Estrenar una sección no es fácil. Tienes que escoger el tema, el tono, el ritmo. Es casi como presentarse a un grupo nuevo de amigos, todos ellos con aquel punto de expectación sobre qué dirá el recién llegado. En mi caso quizás no hay demasiado misterio; de alguien que se define a sí mismo como pesado climático se puede esperar que sea pesado, y que el motivo sean las continuas historias sobre el calentamiento global. Qué podemos hacer, de dónde surge el problema, por qué todavía estamos quietos. También si hay motivos para la esperanza, que no el optimismo.
«El porvenir no está impreso todavía; podemos curarnos y preservar mucho más de lo que hemos perdido»

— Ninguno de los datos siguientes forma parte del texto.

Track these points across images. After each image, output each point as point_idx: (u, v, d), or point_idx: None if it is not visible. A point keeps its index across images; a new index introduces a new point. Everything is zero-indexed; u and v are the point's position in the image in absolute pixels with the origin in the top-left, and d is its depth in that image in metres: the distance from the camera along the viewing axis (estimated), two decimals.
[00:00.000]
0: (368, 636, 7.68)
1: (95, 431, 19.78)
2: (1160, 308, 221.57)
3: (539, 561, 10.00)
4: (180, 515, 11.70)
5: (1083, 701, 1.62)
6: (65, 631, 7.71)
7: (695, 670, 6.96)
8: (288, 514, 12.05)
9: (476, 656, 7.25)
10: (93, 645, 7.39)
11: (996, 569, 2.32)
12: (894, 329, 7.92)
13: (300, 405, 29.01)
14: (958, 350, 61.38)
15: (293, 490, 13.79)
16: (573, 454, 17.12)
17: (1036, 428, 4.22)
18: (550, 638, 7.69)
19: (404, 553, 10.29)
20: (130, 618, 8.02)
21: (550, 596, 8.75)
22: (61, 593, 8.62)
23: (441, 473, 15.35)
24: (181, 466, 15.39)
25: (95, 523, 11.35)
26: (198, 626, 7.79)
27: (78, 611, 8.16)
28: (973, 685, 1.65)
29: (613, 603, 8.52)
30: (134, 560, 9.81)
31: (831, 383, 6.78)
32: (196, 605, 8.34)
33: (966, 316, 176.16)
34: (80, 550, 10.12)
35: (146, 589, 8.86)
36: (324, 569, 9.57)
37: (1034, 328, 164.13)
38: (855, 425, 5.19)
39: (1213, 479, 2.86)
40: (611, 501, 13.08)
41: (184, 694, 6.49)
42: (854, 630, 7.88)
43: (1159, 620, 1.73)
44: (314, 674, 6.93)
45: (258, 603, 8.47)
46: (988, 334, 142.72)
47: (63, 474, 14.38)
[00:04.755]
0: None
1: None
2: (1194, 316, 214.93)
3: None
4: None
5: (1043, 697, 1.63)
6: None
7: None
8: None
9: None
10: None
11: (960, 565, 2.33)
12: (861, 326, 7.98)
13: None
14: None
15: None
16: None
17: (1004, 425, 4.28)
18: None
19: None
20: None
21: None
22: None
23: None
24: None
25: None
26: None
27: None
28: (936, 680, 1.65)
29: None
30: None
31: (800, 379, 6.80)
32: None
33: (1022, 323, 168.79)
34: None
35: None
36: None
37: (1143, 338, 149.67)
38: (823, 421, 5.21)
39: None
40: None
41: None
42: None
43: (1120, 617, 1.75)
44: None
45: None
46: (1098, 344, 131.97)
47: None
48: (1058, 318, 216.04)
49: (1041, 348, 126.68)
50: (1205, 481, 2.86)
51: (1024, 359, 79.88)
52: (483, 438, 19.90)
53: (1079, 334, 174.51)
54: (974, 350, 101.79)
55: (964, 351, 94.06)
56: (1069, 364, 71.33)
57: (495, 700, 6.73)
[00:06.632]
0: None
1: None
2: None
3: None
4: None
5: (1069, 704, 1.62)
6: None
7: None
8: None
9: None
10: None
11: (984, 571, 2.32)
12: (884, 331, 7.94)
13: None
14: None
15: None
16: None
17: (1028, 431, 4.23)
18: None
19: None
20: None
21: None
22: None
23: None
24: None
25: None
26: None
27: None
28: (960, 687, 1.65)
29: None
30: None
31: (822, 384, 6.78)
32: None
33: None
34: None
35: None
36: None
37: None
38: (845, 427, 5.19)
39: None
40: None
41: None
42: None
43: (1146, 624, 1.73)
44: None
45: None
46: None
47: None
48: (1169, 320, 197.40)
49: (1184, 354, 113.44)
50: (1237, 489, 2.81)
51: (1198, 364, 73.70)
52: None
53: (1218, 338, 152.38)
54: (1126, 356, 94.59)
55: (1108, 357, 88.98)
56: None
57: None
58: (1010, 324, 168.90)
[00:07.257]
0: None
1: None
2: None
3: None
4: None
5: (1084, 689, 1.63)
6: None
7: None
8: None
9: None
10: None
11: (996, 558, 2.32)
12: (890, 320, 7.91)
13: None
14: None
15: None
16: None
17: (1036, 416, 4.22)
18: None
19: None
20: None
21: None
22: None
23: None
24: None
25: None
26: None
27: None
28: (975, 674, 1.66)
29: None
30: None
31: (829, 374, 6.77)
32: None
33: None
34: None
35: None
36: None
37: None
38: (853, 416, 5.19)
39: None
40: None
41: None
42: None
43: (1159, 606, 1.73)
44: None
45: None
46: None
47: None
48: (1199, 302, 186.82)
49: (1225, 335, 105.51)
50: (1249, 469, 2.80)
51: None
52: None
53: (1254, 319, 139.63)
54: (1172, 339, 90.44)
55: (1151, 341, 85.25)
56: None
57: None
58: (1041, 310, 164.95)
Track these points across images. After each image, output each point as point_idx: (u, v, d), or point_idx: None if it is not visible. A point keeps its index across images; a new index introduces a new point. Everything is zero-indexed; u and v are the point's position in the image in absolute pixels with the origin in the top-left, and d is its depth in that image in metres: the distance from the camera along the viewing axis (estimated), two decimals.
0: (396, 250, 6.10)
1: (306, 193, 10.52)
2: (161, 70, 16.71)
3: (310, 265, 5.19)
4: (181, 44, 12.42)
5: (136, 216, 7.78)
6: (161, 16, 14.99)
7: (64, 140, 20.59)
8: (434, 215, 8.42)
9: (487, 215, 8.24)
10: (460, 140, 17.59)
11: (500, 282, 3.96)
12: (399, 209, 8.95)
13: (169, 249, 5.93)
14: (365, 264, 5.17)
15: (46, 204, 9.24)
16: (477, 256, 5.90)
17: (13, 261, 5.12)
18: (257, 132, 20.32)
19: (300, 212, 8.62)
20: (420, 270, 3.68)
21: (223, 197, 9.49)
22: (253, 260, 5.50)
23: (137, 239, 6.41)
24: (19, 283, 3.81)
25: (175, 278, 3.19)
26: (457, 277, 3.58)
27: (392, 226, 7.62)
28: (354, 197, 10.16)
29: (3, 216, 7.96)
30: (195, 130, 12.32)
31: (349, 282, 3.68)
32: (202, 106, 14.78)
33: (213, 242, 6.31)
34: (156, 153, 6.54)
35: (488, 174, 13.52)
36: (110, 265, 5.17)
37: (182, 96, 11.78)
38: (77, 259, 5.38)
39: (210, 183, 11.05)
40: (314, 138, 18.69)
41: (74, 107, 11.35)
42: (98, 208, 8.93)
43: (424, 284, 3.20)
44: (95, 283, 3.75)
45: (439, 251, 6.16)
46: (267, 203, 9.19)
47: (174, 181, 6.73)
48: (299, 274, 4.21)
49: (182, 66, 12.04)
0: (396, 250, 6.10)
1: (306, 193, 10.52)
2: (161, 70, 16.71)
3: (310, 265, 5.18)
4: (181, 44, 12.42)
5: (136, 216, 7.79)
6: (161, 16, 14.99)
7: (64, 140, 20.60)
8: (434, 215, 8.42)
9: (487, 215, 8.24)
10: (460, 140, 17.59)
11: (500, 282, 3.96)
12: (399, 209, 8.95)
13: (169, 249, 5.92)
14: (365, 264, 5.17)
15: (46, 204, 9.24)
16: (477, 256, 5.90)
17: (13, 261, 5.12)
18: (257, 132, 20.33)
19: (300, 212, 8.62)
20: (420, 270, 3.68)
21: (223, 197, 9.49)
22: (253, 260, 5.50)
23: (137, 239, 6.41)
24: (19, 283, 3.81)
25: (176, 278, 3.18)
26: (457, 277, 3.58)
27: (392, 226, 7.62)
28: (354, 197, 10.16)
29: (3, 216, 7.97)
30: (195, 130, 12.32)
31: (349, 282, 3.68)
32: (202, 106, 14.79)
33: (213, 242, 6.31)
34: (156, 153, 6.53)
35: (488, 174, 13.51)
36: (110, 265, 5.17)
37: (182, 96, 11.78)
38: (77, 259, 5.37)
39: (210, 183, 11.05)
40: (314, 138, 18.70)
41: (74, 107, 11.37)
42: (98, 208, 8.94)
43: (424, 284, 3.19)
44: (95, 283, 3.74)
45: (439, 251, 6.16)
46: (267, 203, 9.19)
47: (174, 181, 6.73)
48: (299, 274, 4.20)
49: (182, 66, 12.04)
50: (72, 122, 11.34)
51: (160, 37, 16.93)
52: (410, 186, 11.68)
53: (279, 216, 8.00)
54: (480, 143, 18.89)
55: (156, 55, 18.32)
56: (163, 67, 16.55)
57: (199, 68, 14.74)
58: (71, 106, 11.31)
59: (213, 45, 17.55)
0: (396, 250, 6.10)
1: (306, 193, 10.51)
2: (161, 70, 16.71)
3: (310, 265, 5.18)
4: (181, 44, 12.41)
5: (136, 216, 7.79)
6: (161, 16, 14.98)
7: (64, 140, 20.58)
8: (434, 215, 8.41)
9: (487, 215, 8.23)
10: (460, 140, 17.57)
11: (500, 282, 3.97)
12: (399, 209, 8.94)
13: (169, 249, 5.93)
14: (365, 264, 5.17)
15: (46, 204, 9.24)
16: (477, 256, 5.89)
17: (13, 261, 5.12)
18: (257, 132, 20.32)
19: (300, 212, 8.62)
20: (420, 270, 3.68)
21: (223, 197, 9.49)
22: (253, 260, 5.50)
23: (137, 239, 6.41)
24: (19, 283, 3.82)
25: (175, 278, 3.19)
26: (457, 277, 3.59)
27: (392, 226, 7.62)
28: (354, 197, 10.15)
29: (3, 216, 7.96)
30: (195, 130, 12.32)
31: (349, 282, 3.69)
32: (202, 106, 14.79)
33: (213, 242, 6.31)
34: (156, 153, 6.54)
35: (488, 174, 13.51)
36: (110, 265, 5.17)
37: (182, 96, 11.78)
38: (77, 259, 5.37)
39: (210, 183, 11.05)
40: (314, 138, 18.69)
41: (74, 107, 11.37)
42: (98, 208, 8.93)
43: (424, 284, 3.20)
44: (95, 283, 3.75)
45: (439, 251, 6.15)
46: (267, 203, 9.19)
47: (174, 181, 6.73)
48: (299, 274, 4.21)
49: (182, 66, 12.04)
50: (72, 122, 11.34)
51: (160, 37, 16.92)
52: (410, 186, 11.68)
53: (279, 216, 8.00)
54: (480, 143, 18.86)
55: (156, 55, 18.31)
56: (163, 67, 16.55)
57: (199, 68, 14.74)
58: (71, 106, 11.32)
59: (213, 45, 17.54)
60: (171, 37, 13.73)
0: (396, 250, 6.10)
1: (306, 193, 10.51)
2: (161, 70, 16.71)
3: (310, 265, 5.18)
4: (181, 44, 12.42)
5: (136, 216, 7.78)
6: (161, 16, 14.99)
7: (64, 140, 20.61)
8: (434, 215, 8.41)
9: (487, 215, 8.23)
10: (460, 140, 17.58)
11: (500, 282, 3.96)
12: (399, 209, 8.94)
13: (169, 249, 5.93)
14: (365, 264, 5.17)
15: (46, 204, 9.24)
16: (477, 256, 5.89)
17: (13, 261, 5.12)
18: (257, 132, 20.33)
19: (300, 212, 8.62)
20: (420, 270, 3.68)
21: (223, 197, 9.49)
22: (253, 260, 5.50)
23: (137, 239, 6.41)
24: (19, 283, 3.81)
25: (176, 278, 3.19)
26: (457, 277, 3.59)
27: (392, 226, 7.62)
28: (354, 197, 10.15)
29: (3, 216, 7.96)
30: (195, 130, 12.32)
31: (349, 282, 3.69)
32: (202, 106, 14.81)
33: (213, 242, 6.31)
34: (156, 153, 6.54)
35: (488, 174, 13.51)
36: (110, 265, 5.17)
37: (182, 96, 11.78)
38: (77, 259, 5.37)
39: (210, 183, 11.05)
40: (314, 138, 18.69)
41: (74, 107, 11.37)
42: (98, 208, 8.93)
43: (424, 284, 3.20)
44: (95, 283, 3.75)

Hace unos años me pregunté si ya era tarde para hacer frente a esta amenaza. La respuesta, que transformé en libro, era negativa. Han pasado ya cinco años de aquel texto y la gente me inquiere: «Y ahora, Andreu, ¿ahora ya es tarde?». Ya no puedo responder ni con la inmediatez ni con la seguridad de 2016. Ahora los números –tozudos– son todavía más pesados, y el ejercicio de equilibrismo es más peligroso, con la red de seguridad completamente desgarrada. Ahora ya es tarde para muchas cosas, para muchas más que hace seis o diez años. ¿Pero por qué nos tendría que impedir esto hacer algo para parar la crisis climática? ¿Es que quizás no trataríamos de salvar nuestro hogar, aunque se hubiera quemado una habitación? El razonamiento por el cual perder una parte de una cosa implica que ya no podemos hacer nada para evitar su destrucción total es absurdo si lo aplicamos a una casa; y sí, también al clima. No es lo mismo vivir en una ciudad capaz de adaptarse a veranos más calurosos y tormentas más frecuentes que teletransportarnos sin anestesia a Mad Max.
Hemos sobrepasado ya el incremento de un grado respecto de las temperaturas preindustriales (las que había a mediados del siglo XIX), cuando la concentración de dióxido de carbono era un 50 % más baja que en la actualidad. Podría parecer que el potencial para modificar el clima de un gas como el CO2, cuya presencia en la atmósfera se mide en partes por millón (ppm), tendría que ser mínimo. Aun así, el aumento de 140 ppm, una proporción tan exigua que sería como repartir una cucharada sopera de agua entre 920 copas de vino, implica ya cambios tangibles y dolorosos a nuestra realidad biofísica. E incluso si mañana mismo no emitimos ni una molécula extra de CO2 (un hito imposible de lograr) la temperatura seguiría subiendo durante varios años; la inercia del sistema climático es enorme. Lo verdaderamente preocupante, sin embargo, no es lo que hemos emitido hasta ahora, ni tampoco el peldaño que ha escalado el mercurio en los termómetros de todo el mundo. Lo que nos tendría que angustiar es el llamado presupuesto de carbono.
Imaginad un equipo de fútbol que tiene una temporada desastrosa. A diez jornadas del final las matemáticas de la clasificación son muy claras: no hay salvación posible y la próxima temporada jugarán en la división inferior. Si ganaran todos los partidos que les faltan, no les supondría ninguna diferencia: una vez has caído en el pozo del descenso ya no puedes salir. Ahora tenemos un problema idéntico con la liga climática. Nos quedan unos pocos centenares de gigatoneladas de dióxido de carbono para emitir antes de certificar nuestro descenso climático. Una vez cerrada esta puerta, ya podemos marcar todos los goles energéticos y ecológicos que queramos, que serán irrelevantes. Entonces sí. Entonces será tarde para evitar un cambio climático catastrófico, capaz de retroalimentarse sin nuestra intervención y difícilmente controlable.
Pero hoy todavía no lo es, y por eso esta sección se llama «Diccionarios futuros». Porque el porvenir no está impreso todavía, y las palabras las escogemos nosotros, día tras día. Porque podemos curarnos y preservar mucho más de lo que hemos perdido. Porque esta, la del cambio global y la transformación a la que nos obliga, es la historia más humana y apasionante del siglo XXI. Y qué mejor para construirla que un diccionario con palabras cargadas de futuro, ciencia y esperanza.